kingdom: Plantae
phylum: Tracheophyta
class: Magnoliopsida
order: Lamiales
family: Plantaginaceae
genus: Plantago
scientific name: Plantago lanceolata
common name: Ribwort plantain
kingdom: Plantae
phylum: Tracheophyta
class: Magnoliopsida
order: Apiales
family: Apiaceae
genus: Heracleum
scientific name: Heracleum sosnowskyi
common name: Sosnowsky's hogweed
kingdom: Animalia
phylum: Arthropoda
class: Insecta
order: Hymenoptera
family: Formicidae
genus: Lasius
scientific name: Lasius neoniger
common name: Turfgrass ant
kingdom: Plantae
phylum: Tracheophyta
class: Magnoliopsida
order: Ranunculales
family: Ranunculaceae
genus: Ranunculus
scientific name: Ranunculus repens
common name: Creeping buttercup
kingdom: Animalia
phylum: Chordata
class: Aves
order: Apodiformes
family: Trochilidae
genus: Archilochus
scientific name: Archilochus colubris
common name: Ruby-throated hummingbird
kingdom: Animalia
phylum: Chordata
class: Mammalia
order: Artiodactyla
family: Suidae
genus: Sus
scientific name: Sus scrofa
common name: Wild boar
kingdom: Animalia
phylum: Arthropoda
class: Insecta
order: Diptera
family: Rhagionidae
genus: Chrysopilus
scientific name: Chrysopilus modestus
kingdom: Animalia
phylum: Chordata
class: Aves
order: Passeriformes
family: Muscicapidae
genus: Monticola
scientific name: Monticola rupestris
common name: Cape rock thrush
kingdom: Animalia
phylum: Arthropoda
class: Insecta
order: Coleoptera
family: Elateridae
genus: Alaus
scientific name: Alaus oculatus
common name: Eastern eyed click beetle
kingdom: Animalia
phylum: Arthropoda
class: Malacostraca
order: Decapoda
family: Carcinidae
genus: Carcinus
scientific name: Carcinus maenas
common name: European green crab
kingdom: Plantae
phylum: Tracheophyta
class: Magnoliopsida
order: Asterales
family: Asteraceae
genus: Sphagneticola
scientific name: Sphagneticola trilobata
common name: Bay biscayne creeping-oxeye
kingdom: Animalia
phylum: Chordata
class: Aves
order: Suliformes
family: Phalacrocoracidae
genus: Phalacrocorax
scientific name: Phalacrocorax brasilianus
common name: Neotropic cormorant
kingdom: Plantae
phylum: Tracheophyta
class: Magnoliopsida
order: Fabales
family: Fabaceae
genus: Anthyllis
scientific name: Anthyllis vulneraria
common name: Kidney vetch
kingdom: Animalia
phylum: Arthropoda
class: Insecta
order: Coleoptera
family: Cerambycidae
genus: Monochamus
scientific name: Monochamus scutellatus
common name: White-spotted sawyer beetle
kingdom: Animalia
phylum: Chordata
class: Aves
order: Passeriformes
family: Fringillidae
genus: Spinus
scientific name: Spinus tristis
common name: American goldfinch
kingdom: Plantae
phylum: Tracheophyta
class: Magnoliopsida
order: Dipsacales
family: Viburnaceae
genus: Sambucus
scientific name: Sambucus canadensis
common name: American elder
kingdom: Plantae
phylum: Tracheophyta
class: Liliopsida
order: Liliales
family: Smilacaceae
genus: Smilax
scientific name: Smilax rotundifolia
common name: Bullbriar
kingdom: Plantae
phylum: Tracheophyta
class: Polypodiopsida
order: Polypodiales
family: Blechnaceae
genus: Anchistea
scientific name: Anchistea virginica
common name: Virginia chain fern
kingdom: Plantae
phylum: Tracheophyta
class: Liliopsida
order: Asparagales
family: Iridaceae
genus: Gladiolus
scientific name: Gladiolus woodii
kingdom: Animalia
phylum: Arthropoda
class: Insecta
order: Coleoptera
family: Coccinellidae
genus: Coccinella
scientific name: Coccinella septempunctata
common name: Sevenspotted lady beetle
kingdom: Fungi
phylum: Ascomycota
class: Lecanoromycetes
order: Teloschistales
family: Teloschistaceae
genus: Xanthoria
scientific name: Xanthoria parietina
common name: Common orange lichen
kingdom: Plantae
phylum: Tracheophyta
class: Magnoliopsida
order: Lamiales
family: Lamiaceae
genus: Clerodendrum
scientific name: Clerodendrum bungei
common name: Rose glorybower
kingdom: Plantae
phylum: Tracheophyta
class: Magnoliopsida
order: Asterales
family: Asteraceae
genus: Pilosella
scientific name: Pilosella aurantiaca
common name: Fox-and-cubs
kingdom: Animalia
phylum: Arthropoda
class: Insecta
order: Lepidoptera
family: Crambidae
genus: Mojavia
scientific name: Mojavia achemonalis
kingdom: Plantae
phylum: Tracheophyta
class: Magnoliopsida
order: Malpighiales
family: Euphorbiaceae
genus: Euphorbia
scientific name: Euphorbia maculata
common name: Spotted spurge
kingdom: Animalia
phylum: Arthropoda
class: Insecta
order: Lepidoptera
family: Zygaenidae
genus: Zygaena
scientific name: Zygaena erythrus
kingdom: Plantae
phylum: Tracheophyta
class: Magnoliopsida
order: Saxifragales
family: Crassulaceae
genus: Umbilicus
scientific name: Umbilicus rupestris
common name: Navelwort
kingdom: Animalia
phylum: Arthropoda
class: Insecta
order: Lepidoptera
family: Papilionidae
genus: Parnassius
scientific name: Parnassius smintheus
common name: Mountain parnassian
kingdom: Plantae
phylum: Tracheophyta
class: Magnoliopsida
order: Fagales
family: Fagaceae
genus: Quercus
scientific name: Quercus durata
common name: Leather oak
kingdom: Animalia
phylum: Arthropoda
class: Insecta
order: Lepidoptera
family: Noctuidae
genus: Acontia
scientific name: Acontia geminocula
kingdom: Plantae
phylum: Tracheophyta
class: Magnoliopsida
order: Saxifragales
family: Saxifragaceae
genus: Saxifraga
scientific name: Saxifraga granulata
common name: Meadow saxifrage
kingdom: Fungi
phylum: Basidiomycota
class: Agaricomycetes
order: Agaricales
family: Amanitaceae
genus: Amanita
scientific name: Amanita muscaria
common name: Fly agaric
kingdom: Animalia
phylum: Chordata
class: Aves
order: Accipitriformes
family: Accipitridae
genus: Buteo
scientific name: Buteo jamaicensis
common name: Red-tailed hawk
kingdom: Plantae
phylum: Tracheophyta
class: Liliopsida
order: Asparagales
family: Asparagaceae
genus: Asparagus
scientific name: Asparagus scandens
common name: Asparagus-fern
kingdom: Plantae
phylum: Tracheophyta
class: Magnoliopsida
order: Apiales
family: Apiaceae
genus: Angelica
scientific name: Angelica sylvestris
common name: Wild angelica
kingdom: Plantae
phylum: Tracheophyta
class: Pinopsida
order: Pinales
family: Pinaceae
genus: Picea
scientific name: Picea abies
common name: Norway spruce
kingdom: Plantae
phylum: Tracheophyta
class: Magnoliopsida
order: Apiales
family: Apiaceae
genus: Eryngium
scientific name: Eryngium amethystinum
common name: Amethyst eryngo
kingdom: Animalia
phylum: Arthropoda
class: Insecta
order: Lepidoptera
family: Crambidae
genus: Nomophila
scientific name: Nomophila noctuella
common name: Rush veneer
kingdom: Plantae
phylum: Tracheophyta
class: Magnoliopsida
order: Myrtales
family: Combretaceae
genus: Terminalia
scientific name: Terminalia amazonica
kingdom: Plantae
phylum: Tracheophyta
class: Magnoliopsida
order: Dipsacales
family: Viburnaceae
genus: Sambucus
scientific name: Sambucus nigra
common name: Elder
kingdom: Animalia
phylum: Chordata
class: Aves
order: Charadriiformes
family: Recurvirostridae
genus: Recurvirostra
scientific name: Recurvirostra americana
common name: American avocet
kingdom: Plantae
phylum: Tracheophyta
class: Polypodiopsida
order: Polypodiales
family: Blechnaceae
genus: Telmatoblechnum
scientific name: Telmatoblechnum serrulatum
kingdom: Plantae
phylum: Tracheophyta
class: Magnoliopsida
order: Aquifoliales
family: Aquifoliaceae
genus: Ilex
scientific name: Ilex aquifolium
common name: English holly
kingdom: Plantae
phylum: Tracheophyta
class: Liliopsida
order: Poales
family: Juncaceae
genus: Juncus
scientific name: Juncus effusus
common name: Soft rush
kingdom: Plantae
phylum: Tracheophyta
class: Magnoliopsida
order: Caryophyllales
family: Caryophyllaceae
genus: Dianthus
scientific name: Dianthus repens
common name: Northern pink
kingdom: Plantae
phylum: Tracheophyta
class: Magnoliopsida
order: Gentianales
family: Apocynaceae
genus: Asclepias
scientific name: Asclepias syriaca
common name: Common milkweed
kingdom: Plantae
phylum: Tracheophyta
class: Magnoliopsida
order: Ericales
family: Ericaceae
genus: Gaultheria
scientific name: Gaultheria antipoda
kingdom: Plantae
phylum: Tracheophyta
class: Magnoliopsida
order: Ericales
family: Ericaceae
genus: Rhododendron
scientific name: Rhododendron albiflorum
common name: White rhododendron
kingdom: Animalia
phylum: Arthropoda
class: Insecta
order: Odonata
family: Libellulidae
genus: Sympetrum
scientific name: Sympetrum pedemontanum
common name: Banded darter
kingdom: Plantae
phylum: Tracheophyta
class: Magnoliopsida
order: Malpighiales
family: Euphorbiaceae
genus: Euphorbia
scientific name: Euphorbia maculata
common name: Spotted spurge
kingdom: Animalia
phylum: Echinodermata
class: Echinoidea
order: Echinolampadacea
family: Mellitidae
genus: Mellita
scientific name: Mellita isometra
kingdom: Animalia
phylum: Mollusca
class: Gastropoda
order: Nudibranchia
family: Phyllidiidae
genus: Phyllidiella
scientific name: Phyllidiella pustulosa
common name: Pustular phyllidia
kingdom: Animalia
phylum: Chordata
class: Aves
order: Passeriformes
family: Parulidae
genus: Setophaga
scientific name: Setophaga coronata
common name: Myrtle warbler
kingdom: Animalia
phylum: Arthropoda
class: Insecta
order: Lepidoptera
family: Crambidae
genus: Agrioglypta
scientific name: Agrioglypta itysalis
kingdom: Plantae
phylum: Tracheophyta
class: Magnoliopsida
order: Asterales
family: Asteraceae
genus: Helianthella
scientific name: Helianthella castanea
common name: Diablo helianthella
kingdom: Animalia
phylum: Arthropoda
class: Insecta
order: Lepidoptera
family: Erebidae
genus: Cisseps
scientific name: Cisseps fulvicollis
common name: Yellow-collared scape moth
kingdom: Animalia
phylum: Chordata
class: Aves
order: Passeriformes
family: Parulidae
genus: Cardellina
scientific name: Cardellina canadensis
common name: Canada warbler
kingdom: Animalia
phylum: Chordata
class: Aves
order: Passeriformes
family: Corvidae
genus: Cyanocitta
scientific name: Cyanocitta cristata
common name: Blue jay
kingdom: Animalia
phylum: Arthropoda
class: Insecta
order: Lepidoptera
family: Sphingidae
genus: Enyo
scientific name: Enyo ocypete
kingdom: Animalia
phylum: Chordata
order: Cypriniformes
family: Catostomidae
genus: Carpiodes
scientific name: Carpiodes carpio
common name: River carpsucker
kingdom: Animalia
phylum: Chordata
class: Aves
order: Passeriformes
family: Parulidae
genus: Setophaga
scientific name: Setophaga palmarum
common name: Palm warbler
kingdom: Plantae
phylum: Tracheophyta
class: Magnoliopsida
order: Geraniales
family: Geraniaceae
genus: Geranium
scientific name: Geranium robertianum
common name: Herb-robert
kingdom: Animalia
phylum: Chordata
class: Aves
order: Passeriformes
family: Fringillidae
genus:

* [Instructions to follow]:
Render the lines from the start of the rows through the line containing "common name: Cape rock thrush" as a numbered list, omitting any blank lines.

* [Task response]:
1. kingdom: Plantae
2. phylum: Tracheophyta
3. class: Magnoliopsida
4. order: Lamiales
5. family: Plantaginaceae
6. genus: Plantago
7. scientific name: Plantago lanceolata
8. common name: Ribwort plantain
9. kingdom: Plantae
10. phylum: Tracheophyta
11. class: Magnoliopsida
12. order: Apiales
13. family: Apiaceae
14. genus: Heracleum
15. scientific name: Heracleum sosnowskyi
16. common name: Sosnowsky's hogweed
17. kingdom: Animalia
18. phylum: Arthropoda
19. class: Insecta
20. order: Hymenoptera
21. family: Formicidae
22. genus: Lasius
23. scientific name: Lasius neoniger
24. common name: Turfgrass ant
25. kingdom: Plantae
26. phylum: Tracheophyta
27. class: Magnoliopsida
28. order: Ranunculales
29. family: Ranunculaceae
30. genus: Ranunculus
31. scientific name: Ranunculus repens
32. common name: Creeping buttercup
33. kingdom: Animalia
34. phylum: Chordata
35. class: Aves
36. order: Apodiformes
37. family: Trochilidae
38. genus: Archilochus
39. scientific name: Archilochus colubris
40. common name: Ruby-throated hummingbird
41. kingdom: Animalia
42. phylum: Chordata
43. class: Mammalia
44. order: Artiodactyla
45. family: Suidae
46. genus: Sus
47. scientific name: Sus scrofa
48. common name: Wild boar
49. kingdom: Animalia
50. phylum: Arthropoda
51. class: Insecta
52. order: Diptera
53. family: Rhagionidae
54. genus: Chrysopilus
55. scientific name: Chrysopilus modestus
56. kingdom: Animalia
57. phylum: Chordata
58. class: Aves
59. order: Passeriformes
60. family: Muscicapidae
61. genus: Monticola
62. scientific name: Monticola rupestris
63. common name: Cape rock thrush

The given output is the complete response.